• **Instructions for the task**:
Before you return the entries below, strip out the pictures and keep all else exact.
──────── Records to use
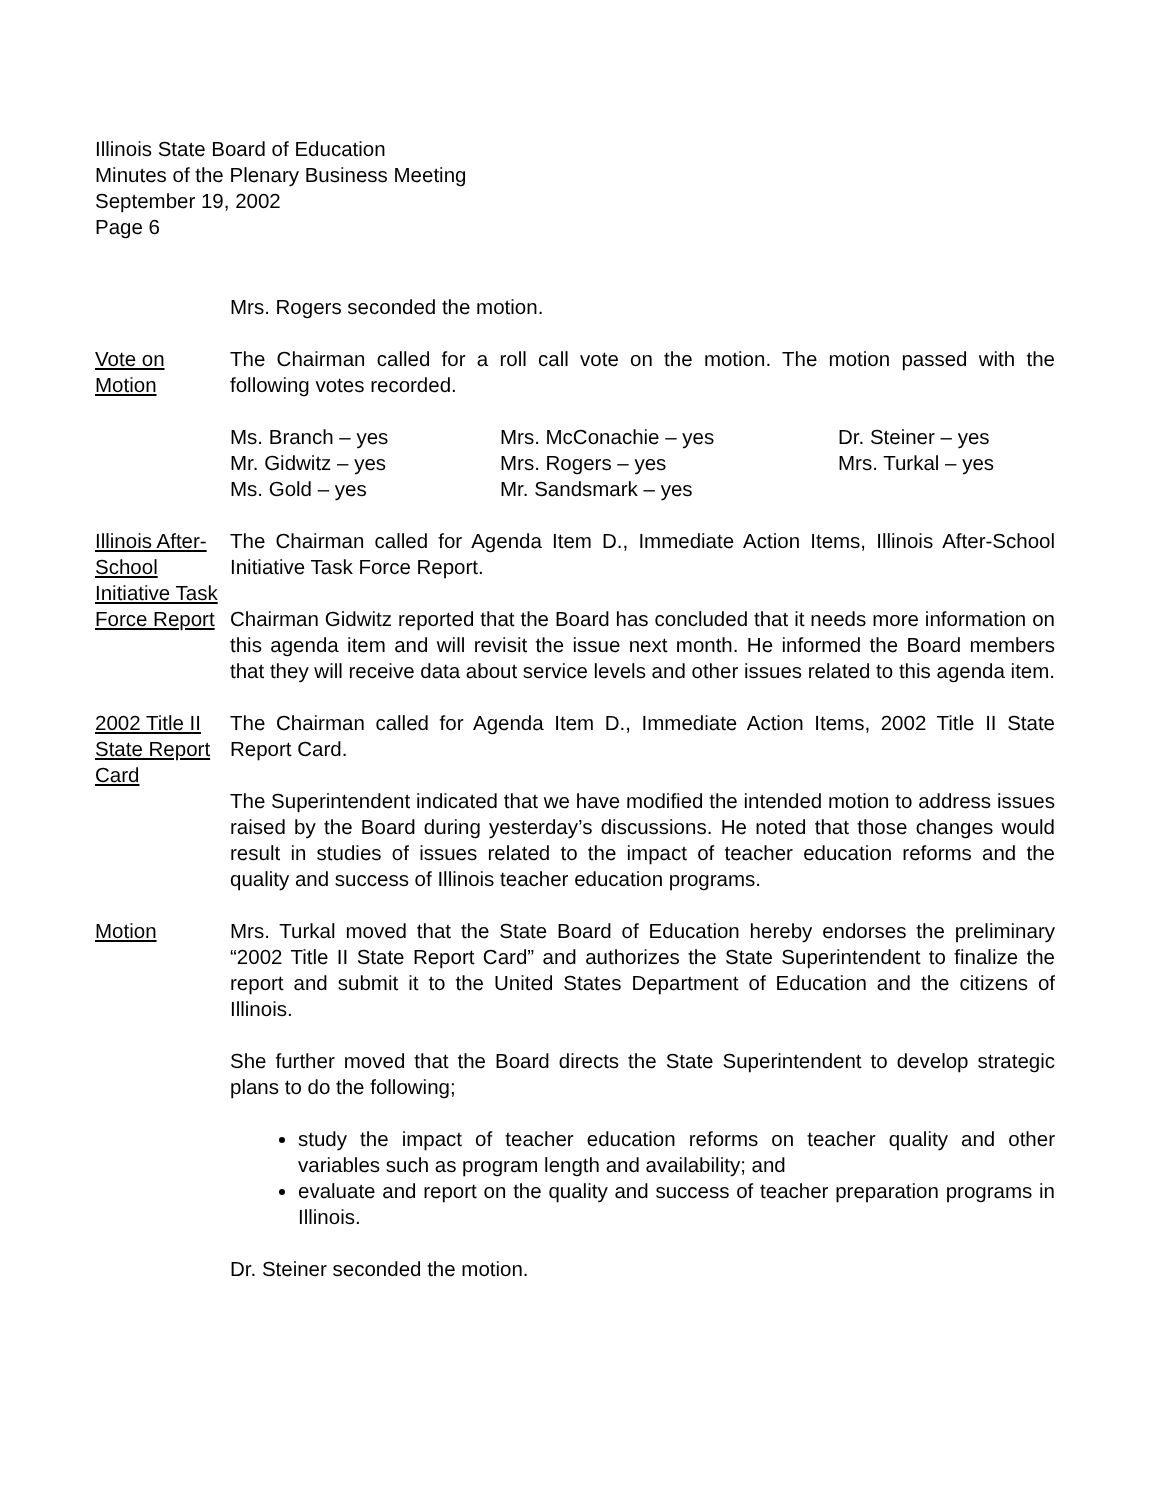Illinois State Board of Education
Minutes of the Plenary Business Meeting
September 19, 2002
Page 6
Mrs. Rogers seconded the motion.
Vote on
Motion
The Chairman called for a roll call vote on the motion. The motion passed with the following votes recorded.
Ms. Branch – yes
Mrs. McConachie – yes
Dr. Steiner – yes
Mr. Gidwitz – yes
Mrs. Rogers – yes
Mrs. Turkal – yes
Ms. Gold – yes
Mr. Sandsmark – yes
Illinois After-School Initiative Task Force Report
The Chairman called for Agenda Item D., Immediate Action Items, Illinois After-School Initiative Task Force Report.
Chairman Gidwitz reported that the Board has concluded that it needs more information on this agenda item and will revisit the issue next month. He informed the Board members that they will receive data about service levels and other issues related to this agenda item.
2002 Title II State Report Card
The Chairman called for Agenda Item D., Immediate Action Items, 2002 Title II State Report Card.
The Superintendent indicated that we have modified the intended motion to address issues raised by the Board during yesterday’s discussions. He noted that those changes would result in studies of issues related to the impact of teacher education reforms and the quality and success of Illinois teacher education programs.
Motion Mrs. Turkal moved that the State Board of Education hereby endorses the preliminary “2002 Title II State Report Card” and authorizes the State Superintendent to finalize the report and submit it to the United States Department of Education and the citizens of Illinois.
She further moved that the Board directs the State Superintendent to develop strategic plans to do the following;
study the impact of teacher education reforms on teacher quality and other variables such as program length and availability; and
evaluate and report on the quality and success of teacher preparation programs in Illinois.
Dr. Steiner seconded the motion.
────────────────
• **Task result**:
Illinois State Board of Education
Minutes of the Plenary Business Meeting
September 19, 2002
Page 6
Mrs. Rogers seconded the motion.
Vote on
Motion
The Chairman called for a roll call vote on the motion. The motion passed with the following votes recorded.
Ms. Branch – yes
Mrs. McConachie – yes
Dr. Steiner – yes
Mr. Gidwitz – yes
Mrs. Rogers – yes
Mrs. Turkal – yes
Ms. Gold – yes
Mr. Sandsmark – yes
Illinois After-School Initiative Task Force Report
The Chairman called for Agenda Item D., Immediate Action Items, Illinois After-School Initiative Task Force Report.
Chairman Gidwitz reported that the Board has concluded that it needs more information on this agenda item and will revisit the issue next month. He informed the Board members that they will receive data about service levels and other issues related to this agenda item.
2002 Title II State Report Card
The Chairman called for Agenda Item D., Immediate Action Items, 2002 Title II State Report Card.
The Superintendent indicated that we have modified the intended motion to address issues raised by the Board during yesterday’s discussions. He noted that those changes would result in studies of issues related to the impact of teacher education reforms and the quality and success of Illinois teacher education programs.
Motion Mrs. Turkal moved that the State Board of Education hereby endorses the preliminary “2002 Title II State Report Card” and authorizes the State Superintendent to finalize the report and submit it to the United States Department of Education and the citizens of Illinois.
She further moved that the Board directs the State Superintendent to develop strategic plans to do the following;
study the impact of teacher education reforms on teacher quality and other variables such as program length and availability; and
evaluate and report on the quality and success of teacher preparation programs in Illinois.
Dr. Steiner seconded the motion.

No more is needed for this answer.